As the role of neuroinflammation has been repeatedly reported for CSU [130, 131], therapies that target neuropeptide induced inflammation such as aprepitant, serlopitant, tradipitant, and orvepitant could be future treatment options especially for patients showing stress induced exacerbations [132]. Cellular adhesion molecules such as ICAM-1, ELAM-1, VCAM-1, and P-selectin shows an upregulation in CU and cell adhesion inhibitors such as natalizumab (monoclonal antibody against α-4-integrin) might have a role in the treatment of CSU in the future [133,134,135]. TSLP is an epithelial-cell-derived cytokine that drives allergic inflammatory responses by acting through the innate immune system and has been shown to be increased in lesional but not non-lesional skin of CSU patients [120, 136]. Drugs such as Tezepelumab (AMG 157) which is a humanized monoclonal antibody that binds TSLP and prevents interaction with its receptor could also be an option to treat CSU patients. C5a receptor blockade of basophils or complement depletion has been shown to reduce the histamine-releasing function of autoantibody-positive sera from CSU patients in vitro [137], this observation might open a new approach like targeting C5 with antibodies such as eculizumab [138]. The discovery of the histamine H4 receptor (H4R) provided a new drug target for the development of novel antihistamines. H4 receptors have been shown to modulate the function of mast cells and basophils, and in experimental models they show some promise in alleviating histamine-evoked itch [139,140,141]. An H4R antagonist, toreforant has been tested in clinical studies in patients with rheumatoid arthritis, asthma, or psoriasis and it could be a promising target for the future approach in CSU treatment [142]. TNF-α antagonists have been reported to be effective in 60% of 20 CSU patients of a retrospective case series [143], including some omalizumab non-responders, and therefore TNF-α antagonists could be an option in patients not responding to omalizumab and cyclosporine.

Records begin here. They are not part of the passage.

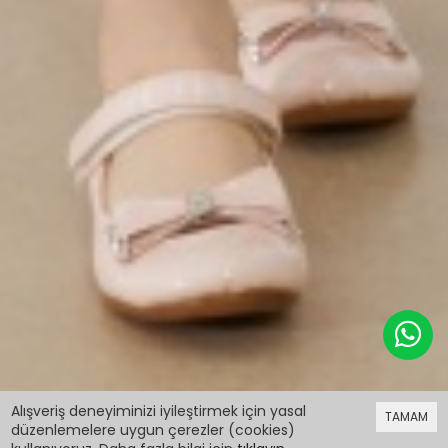
259,99 TL
%30 indirim
Alışveriş deneyiminizi iyileştirmek için yasal
TAMAM
181,99 TL
düzenlemelere uygun çerezler (cookies)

As the biologicals market extend, more drugs will be tested in clinical trials and a precision medicine approach will be available in CU patients which will consider the comorbidities and pathomechanisms enrolled in an individual patient.

15.4 Unmet Needs for Chronic Urticaria, Looking Forward

Looking forward in CU implies to improve some unmet needs, as it is, the early identification of such patients that are not medically controlled because the implementation of effective treatments as soon as the CSU or CIndU episodes start is crucial. With this objective a continuous effort in medical education can improve guidelines implementation in daily medical assistance. Active CU networks would help to increase CU knowledge solving global clinical and epidemiologic dilemmas. Phenotype and genotype approach started but genotype expression and its further correlation with CSU phenotypes are still unknown. The identification and validation of reliable biomarkers in CSU would be useful in CU to define the patient's disease status leading to a more individualized and personalized treatment and follow-up. This individual management plan improving symptoms control and quality of life would decrease the burden of CU. Ongoing new therapeutic developments to improve CU management are based on the principle defined by efficacy and safety with the objective to obtain as fast as possible the complete control of symptoms.